1、前言
在使用flink中sql的over window函数一直在想底层是如何实现的,查看资料并没有找到相关说明,去翻源码的话没那么多时间去研究,就按照自己思路简单测试了下实现过程,时间过短,语言没有进行整理,仅供初学者参考
2、测试内容
分别对开窗函数中对行和事件时间进行分析底层实现,加强理解
3、实现过程
1、基于开始到当前行 OverWindow w = Over.partitionBy($("id")).orderBy($("ts")).preceding(UNBOUNDED_ROW).as("w"); 底层个人实现:根据ts最小粒度进行开滚动窗口,使用List状态保存所有值,遍历每个窗口的值,通过list状态计算聚合值,计算一次输出一次 代码实现
public class W20_Window_Over_Row_Test {
public static void main(String[] args) {
Configuration conf = new Configuration();
conf.setInteger("rest.port", 10000);
StreamExecutionEnvironment env = StreamExecutionEnvironment.getExecutionEnvironment(conf);
env.setParallelism(1);
DataStreamSource<String> dataStreamSource = env.socketTextStream("hadoop162", 8888);
SingleOutputStreamOperator<WaterSensor> dataStream = dataStreamSource.map(value->{
String[] split = value.split(" ");
return new WaterSensor(split[0],Long.valueOf(split[1]),Integer.valueOf(split[2]));
});
SingleOutputStreamOperator<WaterSensor> stream = dataStream
.assignTimestampsAndWatermarks(
WatermarkStrategy
.<WaterSensor>forBoundedOutOfOrderness(Duration.ofSeconds(3))
.withTimestampAssigner((element, recordTimestamp) -> element.getTs())
);
stream
.keyBy(WaterSensor::getId)
.window(TumblingEventTimeWindows.of(Time.seconds(1L)))

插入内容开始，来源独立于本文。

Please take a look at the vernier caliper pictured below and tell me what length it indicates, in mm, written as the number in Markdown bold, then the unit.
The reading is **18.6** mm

.process(new ProcessWindowFunction<WaterSensor, String, String, TimeWindow>() {
private ValueState<Integer> sum;
@Override
public void open(Configuration parameters) throws Exception {
sum = getRuntimeContext().getState(new ValueStateDescriptor<Integer>("sum", Integer.class));
}
@Override
public void process(String s, Context context, Iterable<WaterSensor> elements, Collector<String> out) throws Exception {
ArrayList<WaterSensor> waterSensors = BeansUtils.iterToList(elements);
if(sum.value() == null){
sum.update(0);
}
for (WaterSensor waterSensor : waterSensors) {
sum.update(sum.value() + waterSensor.getVc());
out.collect(waterSensor.toString() + " | " + sum.value() + "|" +context.window());
}
// for (WaterSensor waterSensor : waterSensors) {
// out.collect(waterSensor.toString() + " | " + sum.value() + "|" +context.window());
// }
}
}).print();
2、基于行数到当前行 //OverWindow w = Over.partitionBy($("id")).orderBy($("ts")).preceding(rowInterval(1L)).as("w"); //底层个人实现:根据ts最小粒度进行开滚动窗口,使用List状态保存值,遍历每个窗口的值, // 每添加一个值,当状态的值大于rowInterval+1时,去除状态类第一个值, //计算聚合值,计算一次输出一次
public class W20_Window_Over_Row_Test {
public static void main(String[] args) {
Configuration conf = new Configuration();
conf.setInteger("rest.port", 10000);
StreamExecutionEnvironment env = StreamExecutionEnvironment.getExecutionEnvironment(conf);
env.setParallelism(1);
DataStreamSource<String> dataStreamSource = env.socketTextStream("hadoop162", 8888);
SingleOutputStreamOperator<WaterSensor> dataStream = dataStreamSource.map(value->{
String[] split = value.split(" ");
return new WaterSensor(split[0],Long.valueOf(split[1]),Integer.valueOf(split[2]));
});
SingleOutputStreamOperator<WaterSensor> stream = dataStream
.assignTimestampsAndWatermarks(
WatermarkStrategy
.<WaterSensor>forBoundedOutOfOrderness(Duration.ofSeconds(3))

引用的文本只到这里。